Acompanhe o encontro na íntegra pelas redes sociais do projeto, no Instagram e Facebook e no canal do Sempre um Papo no Youtube, com acesso pelo link: https://www.youtube.com/watch?v=D90fWyJH0YQ
FRASES:
“O movimento negro ou o ativismo negro ou a luta negra por direitos é muito antiga. Ela existe desde que existe Brasil”. – Flávia Oliveira.
“O protagonismo negro sempre existiu, mas ele não era visibilizado por quem detinha os meios de divulgação, de tornar público ou de construir uma história, uma narrativa mais ampla e mais democrática”. – Flávia Oliveira.
“O movimento negro, assim como a gente chama hoje, ganhou muita força no século XX”. – Flávia Oliveira.
“O Brasil é um país que sempre manteve os negros apartados dos espaços de poder”. – Flávia Oliveira.
“O século XXI nos permitiu uma visibilidade em uma escala maior que eu atribuo, de um lado a inserção mais numerosa de jovens negros nas universidades a partir de políticas de cota, e do outro lado a tecnologia, a possibilidade de atuação em rede a partir da internet”. – Flávia Oliveira.

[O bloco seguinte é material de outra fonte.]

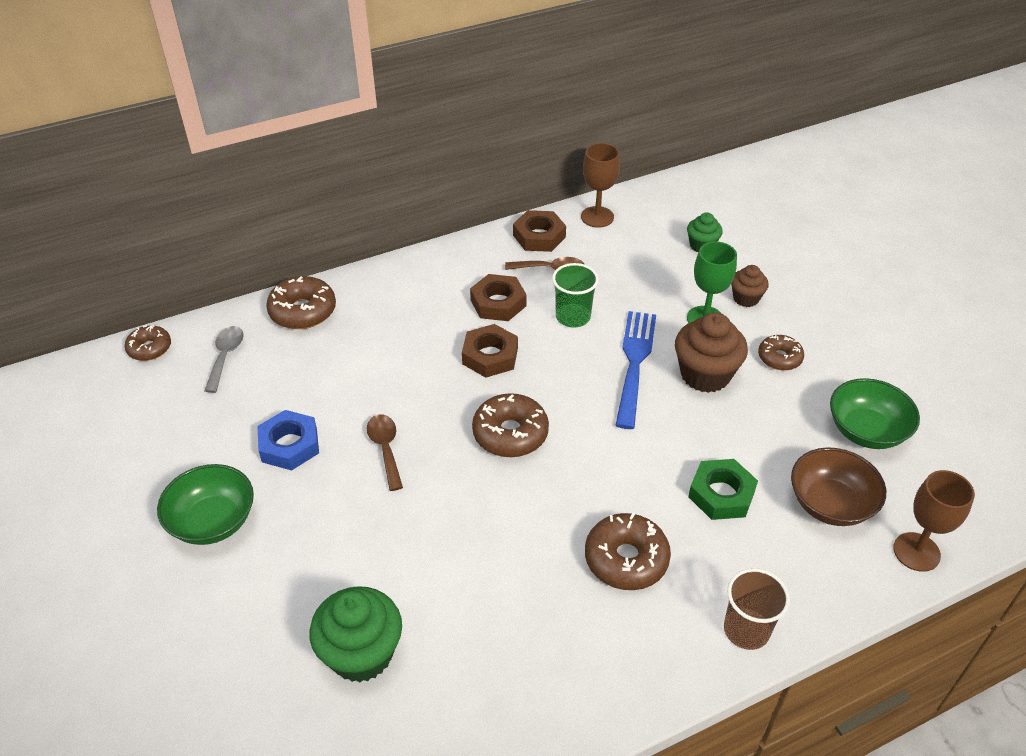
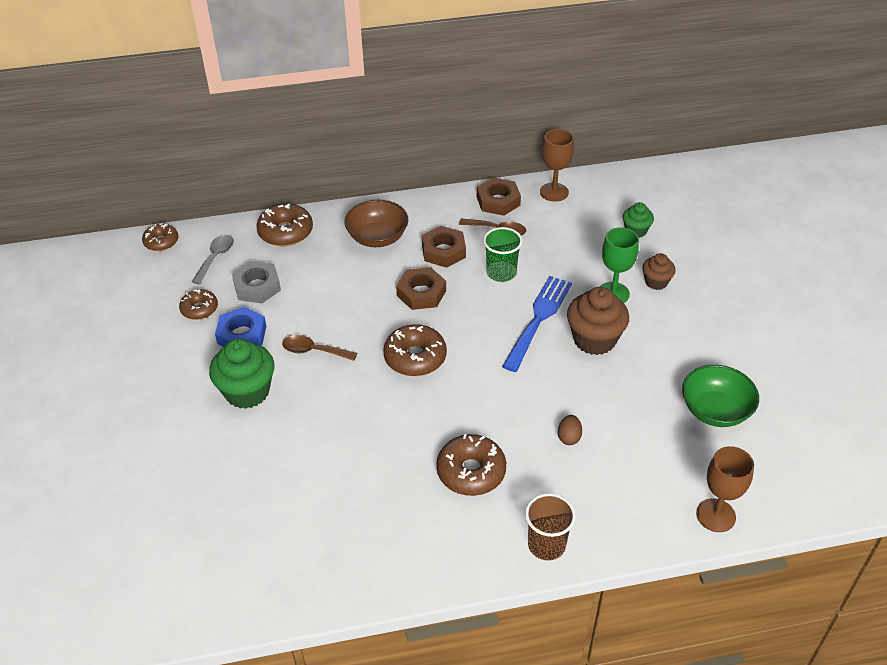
camera: 15 degrees right, 0 degrees up
green bowl [157,464,254,545] -> none
green cupcake [309,586,402,682] -> green cupcake moved to [209,339,274,409]
brown spoon [367,414,403,491] -> brown spoon turned 75 degrees counterclockwise [282,335,357,361]
green nut [688,459,758,520] -> brown egg [558,415,582,445]
brown donut [758,335,804,370] -> brown donut moved to [179,289,218,320]
brown bowl [791,447,886,526] -> brown bowl moved to [345,200,408,247]
none -> grey nut [232,261,281,304]

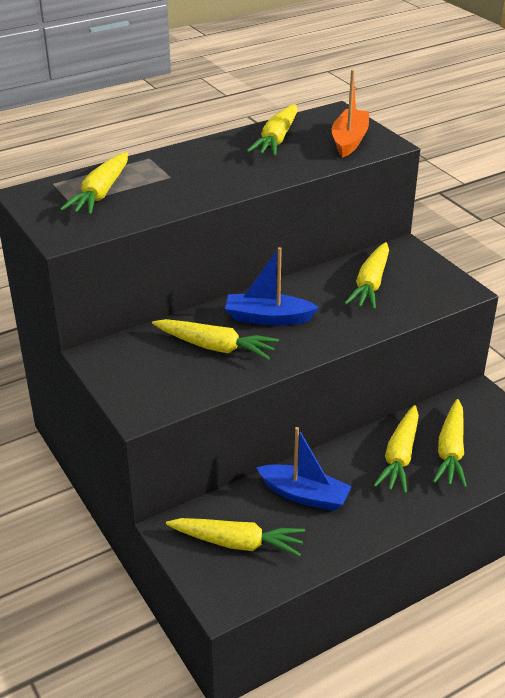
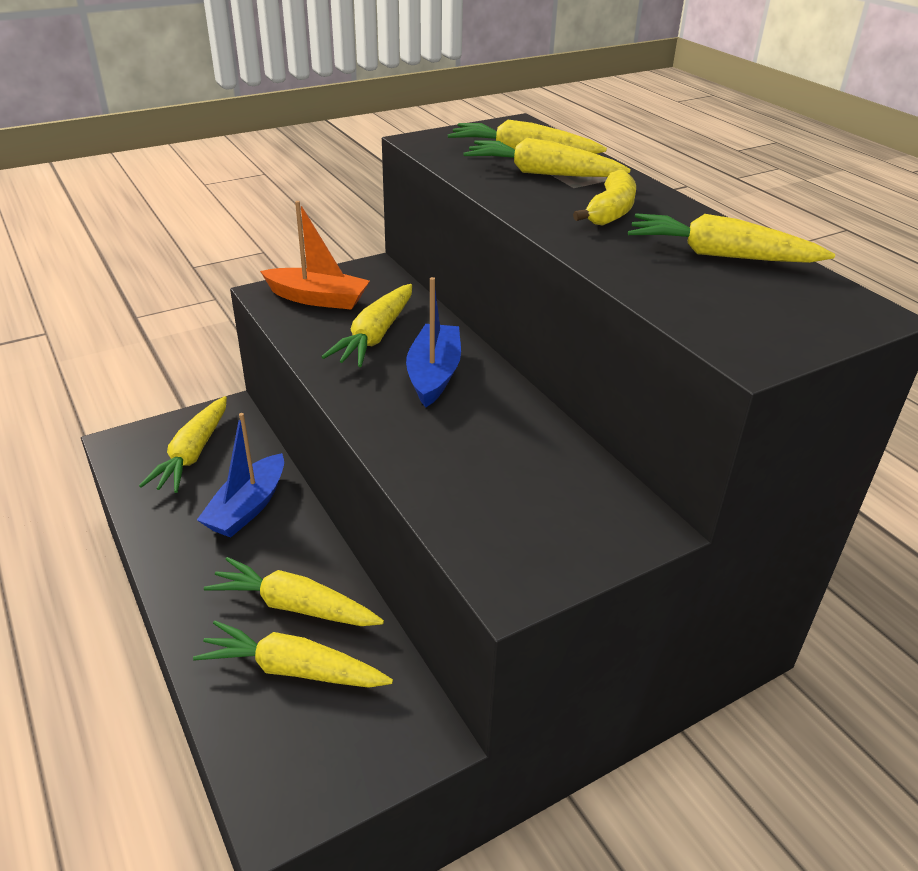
camera: 90 degrees right, 0 degrees up
orange boat [331,70,369,158] -> orange boat moved to [260,201,370,310]
yellow carrot [345,242,389,310] -> yellow carrot moved to [463,138,631,177]
none -> yellow banana [573,170,636,226]

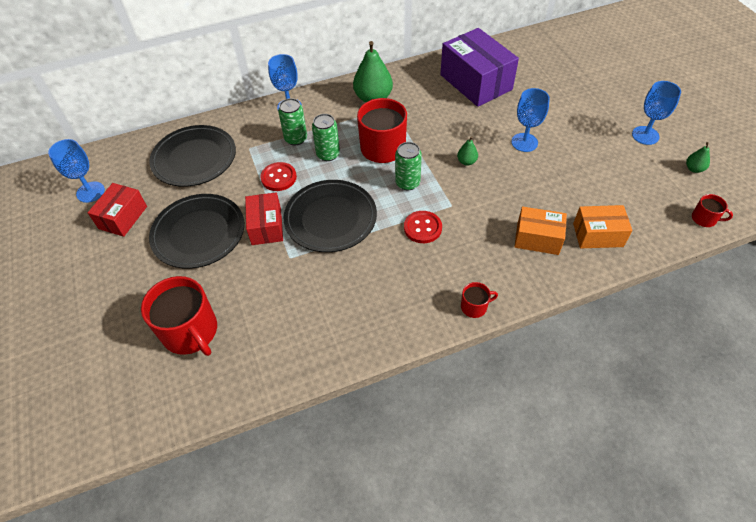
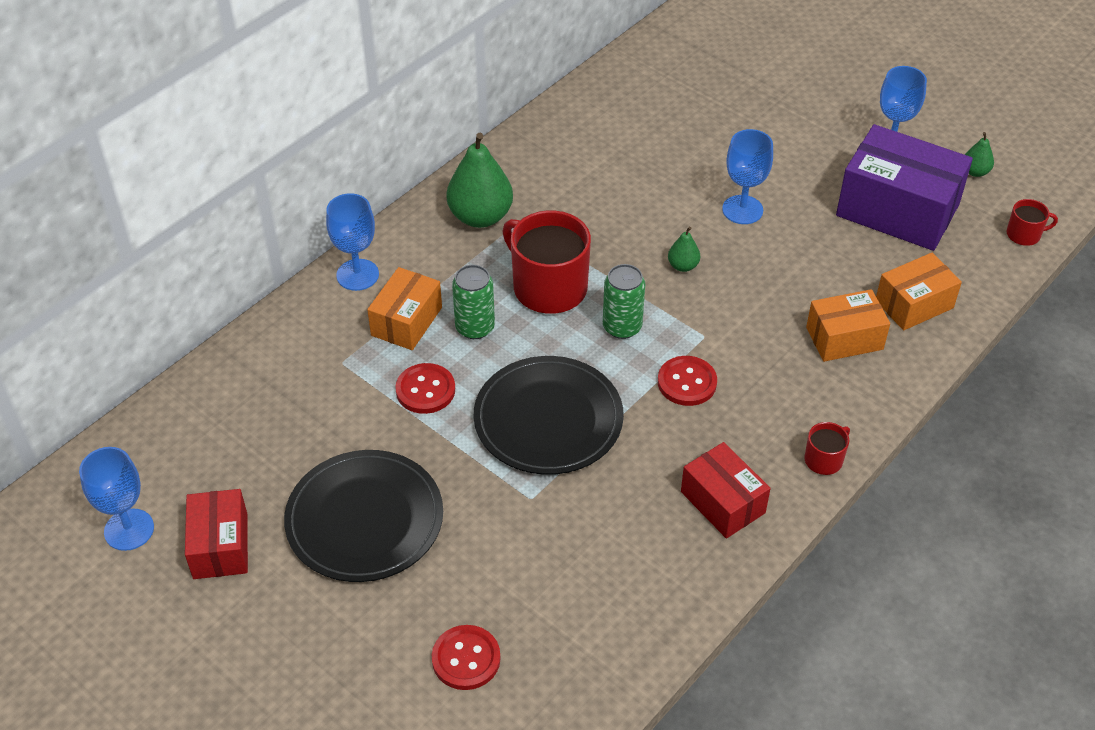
camera: 30 degrees left, 5 degrees down
red mug [141,276,217,356] -> red button [432,625,501,690]
black plate [149,125,236,187] -> none
red box [245,192,283,245] -> red box moved to [681,442,771,539]
green can [278,98,307,145] -> orange box [367,267,442,350]
purple box [440,28,519,107] -> purple box moved to [836,124,973,251]

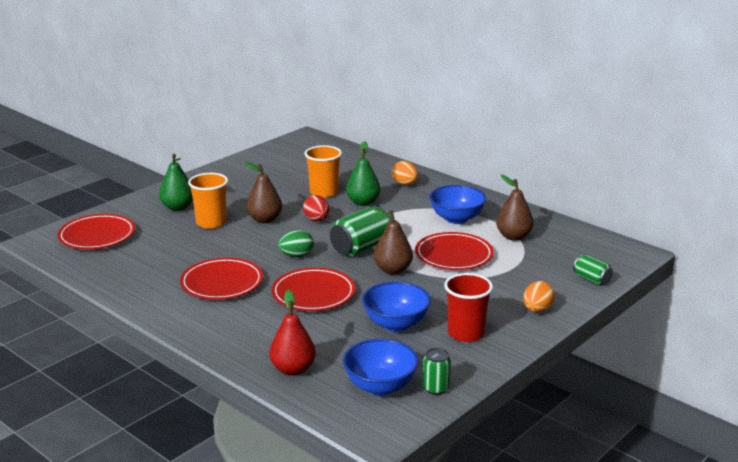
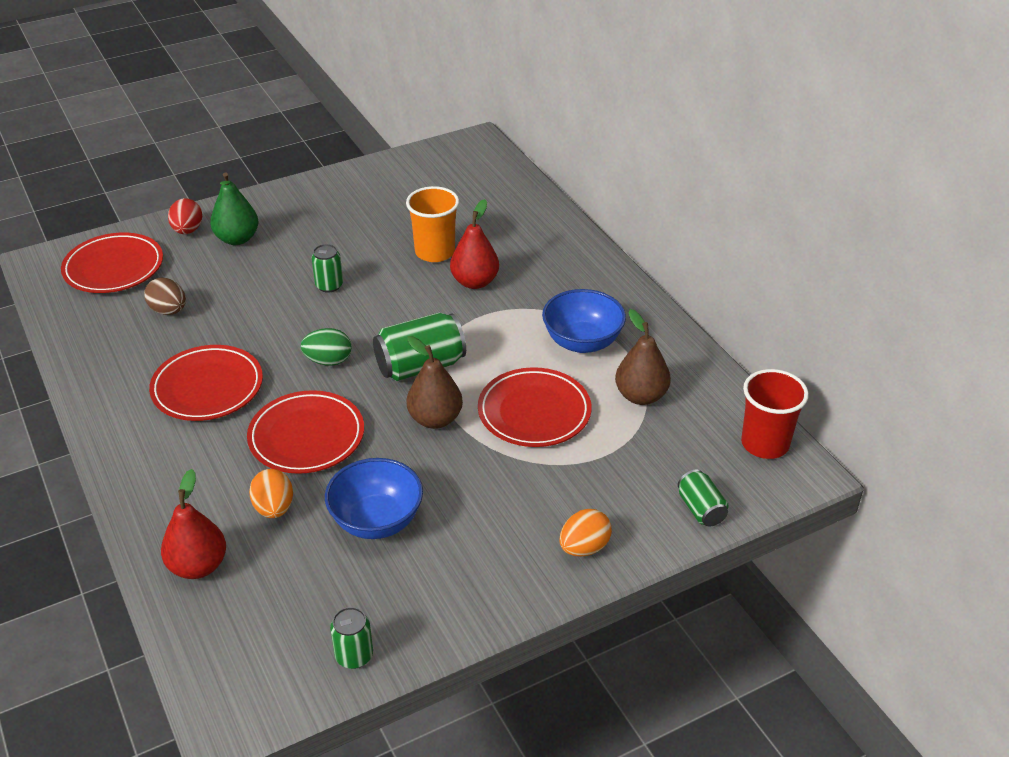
camera: 20 degrees right, 15 degrees up
orange cup [188,173,228,229] -> none
brown pear [245,162,282,223] -> green can [311,244,343,293]
red egg [303,195,329,221] -> red egg moved to [168,198,202,234]
blue bowl [343,339,419,395] -> none
green pear [346,141,381,206] -> red pear [450,199,499,289]
orange egg [392,161,418,185] -> orange egg moved to [249,469,293,518]
red cup [444,273,493,342] -> red cup moved to [741,369,809,459]
none -> brown egg [144,277,186,315]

“A imprensa saiu de um papel de intermediários únicos da informação primária até a sociedade, para disputar esse espaço de intermediação da informação, de curadoria, de análise com o mundo”. – Flávia Oliveira.
“Há uma visibilidade que apareceu nos últimos tempos e uma cobrança por representatividade que a resposta a essa demanda tem muito a ver com o mercado consumidor”. – Flávia Oliveira.
“A gente naturalizou o ambiente de violência racial”. – Flávia Oliveira.
“Tenho muita esperança na sociedade brasileira, nesse país, na nossa brasilidade, na nossa vocação para a alegria que anda escondida, para o afeto e para a convivência”. – Flávia Oliveira.
“Ajustes estruturais precisam ser feitos para que esse país seja verdadeiramente inclusivo para todos”. – Flávia Oliveira.
“Pela nossa subrepresentação nos espaços de poder político, econômico, jurídico essa tragédia fica quase invisível”. – Flávia Oliveira.